緩みかけた気持ちを引き締め、ペダルを漕ぐ足に力を入れる。
司令部まで、あと少しの距離。
「急いで!」
声に身体が反応し、ママチャリを漕ぐ足に力がはいる。
……桃果の声じゃない。
「あれ? 今の、誰の声?」
まるで――。
三半規管まで揺さぶる空襲警報のサイレンが、全島に長く鳴り響いた。
いや、違う! 全ての思考を中断させる、あの音! サイレンの音ではない!
遠くから聞こえる空なりの音だ。
精神にプレッシャーがかかる。
忘れもしない、フランカーの排気音!
「とりゃっ!」
気合い一閃。ママチャリを立って漕ぐ桃矢。グンとスピードが上がる。
指令部までもう少し。最後のコーナー、車体を倒しながらハイスピードでクリア。
しかし、ジェット機関にはかなわない。右上がりに大きくなってくる排気音。
司令部が見えた。衛兵の女の子が、司令部の扉を開けて待ってくれていた。早く早くと、必死の形相で手招きしている。フランカーの排気音はすでに爆音となっていた。
「間に合ったっ!」
ママチャリごとドアをくぐる桃矢。リアタイヤをロックさせ、斜めに傾ぎながら停止する。扉は既に閉じられ、ロックが掛けられるところだった。

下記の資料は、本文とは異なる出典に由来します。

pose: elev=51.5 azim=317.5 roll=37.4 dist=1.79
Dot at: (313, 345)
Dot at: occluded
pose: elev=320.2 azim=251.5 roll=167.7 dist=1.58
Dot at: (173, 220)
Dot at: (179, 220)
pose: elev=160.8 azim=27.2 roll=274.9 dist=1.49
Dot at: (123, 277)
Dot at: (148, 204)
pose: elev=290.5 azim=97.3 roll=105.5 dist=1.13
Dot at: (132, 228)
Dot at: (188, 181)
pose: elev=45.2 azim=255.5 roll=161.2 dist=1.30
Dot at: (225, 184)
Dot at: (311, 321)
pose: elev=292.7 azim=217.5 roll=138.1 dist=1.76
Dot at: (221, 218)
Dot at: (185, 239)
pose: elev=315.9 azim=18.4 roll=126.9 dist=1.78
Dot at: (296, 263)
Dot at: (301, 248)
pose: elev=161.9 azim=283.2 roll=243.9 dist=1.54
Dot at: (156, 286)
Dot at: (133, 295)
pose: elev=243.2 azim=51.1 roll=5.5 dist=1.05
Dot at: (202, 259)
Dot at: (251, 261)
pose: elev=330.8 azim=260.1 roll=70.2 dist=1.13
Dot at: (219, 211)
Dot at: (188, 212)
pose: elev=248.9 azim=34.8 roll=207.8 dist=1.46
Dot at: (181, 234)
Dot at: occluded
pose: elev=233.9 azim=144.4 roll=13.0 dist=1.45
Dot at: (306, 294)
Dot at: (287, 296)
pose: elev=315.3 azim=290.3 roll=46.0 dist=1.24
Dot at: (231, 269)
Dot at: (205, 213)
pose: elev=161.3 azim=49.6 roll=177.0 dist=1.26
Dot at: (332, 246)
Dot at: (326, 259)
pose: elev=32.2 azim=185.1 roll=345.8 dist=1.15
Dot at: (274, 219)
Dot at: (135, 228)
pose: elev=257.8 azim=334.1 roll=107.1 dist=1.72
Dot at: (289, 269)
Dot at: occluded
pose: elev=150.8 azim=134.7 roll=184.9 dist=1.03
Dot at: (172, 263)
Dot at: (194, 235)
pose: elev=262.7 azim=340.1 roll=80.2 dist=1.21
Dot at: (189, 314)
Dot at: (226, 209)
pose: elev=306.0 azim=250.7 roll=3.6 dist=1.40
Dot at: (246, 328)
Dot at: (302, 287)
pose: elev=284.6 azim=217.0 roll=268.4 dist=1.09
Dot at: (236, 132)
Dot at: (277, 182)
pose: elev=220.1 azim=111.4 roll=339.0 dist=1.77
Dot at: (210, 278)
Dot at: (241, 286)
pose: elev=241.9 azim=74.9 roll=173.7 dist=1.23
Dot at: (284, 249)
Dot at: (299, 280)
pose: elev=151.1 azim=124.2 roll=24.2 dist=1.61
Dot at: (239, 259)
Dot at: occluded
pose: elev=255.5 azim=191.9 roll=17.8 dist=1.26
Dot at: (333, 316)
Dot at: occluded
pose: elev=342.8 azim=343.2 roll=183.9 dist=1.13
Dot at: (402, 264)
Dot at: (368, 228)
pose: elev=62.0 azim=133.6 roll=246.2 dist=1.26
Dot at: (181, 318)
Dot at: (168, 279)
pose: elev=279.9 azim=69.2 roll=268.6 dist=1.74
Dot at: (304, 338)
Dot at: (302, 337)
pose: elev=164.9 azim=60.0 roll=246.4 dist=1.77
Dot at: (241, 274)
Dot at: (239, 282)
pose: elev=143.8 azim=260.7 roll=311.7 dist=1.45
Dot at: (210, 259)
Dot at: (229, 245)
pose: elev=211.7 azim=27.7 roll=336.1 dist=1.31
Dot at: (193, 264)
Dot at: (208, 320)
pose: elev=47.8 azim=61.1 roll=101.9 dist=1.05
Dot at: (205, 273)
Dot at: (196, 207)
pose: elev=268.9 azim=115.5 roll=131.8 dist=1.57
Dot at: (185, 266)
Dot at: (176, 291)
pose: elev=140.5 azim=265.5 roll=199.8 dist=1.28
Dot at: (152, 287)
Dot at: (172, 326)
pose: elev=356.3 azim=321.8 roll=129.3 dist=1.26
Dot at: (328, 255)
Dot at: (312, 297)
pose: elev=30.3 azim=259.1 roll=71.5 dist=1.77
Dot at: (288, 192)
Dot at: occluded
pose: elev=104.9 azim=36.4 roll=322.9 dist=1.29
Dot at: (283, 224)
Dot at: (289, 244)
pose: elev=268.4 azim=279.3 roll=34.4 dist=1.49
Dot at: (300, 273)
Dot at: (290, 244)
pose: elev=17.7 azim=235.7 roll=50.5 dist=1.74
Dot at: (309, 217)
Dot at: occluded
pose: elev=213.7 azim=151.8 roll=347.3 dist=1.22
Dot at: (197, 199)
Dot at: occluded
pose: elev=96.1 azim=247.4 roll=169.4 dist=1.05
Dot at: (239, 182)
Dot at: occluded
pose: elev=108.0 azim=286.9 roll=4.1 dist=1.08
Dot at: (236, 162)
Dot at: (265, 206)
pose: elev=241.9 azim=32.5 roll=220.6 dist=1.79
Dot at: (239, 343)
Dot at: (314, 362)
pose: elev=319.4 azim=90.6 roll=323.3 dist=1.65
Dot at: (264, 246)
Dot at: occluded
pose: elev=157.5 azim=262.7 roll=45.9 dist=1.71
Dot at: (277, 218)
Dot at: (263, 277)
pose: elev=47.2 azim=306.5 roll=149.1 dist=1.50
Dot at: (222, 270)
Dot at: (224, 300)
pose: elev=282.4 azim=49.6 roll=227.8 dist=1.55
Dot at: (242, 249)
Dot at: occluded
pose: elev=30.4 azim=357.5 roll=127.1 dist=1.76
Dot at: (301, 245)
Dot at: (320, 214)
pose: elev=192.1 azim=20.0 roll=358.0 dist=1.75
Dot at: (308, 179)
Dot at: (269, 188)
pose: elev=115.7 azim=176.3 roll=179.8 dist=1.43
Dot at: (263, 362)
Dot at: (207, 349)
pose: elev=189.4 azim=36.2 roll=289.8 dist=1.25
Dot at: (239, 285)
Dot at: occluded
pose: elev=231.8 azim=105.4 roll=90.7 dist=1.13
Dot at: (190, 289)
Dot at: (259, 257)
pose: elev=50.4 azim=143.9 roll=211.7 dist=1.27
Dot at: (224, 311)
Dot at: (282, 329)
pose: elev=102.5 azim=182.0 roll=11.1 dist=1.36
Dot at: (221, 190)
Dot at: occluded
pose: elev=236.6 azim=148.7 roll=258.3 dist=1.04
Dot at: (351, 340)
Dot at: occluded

鍵を掛けたからといって対地ミサイルが当たらないとは限らないが……。
今度は自分の足で通路を走る桃矢と桃果。
「桃矢様、ご無事で!」
ミウラが階段から顔を覗かせた。
「お帰りが遅いので、心配していたところですよ。お疲れでしょう? ココナッツジュースの用意ができております」
ジェベルの調子に感狂う桃矢。彼女の性格は、ゼクトールではありふれたものなのだ。
その時であった。
フランカーから発射された二発の空対地ミサイルが、ゼクトール王宮に命中。
木造建築物、築五十五年の王宮は、文字通り、木っ端微塵に砕け散ったのであった。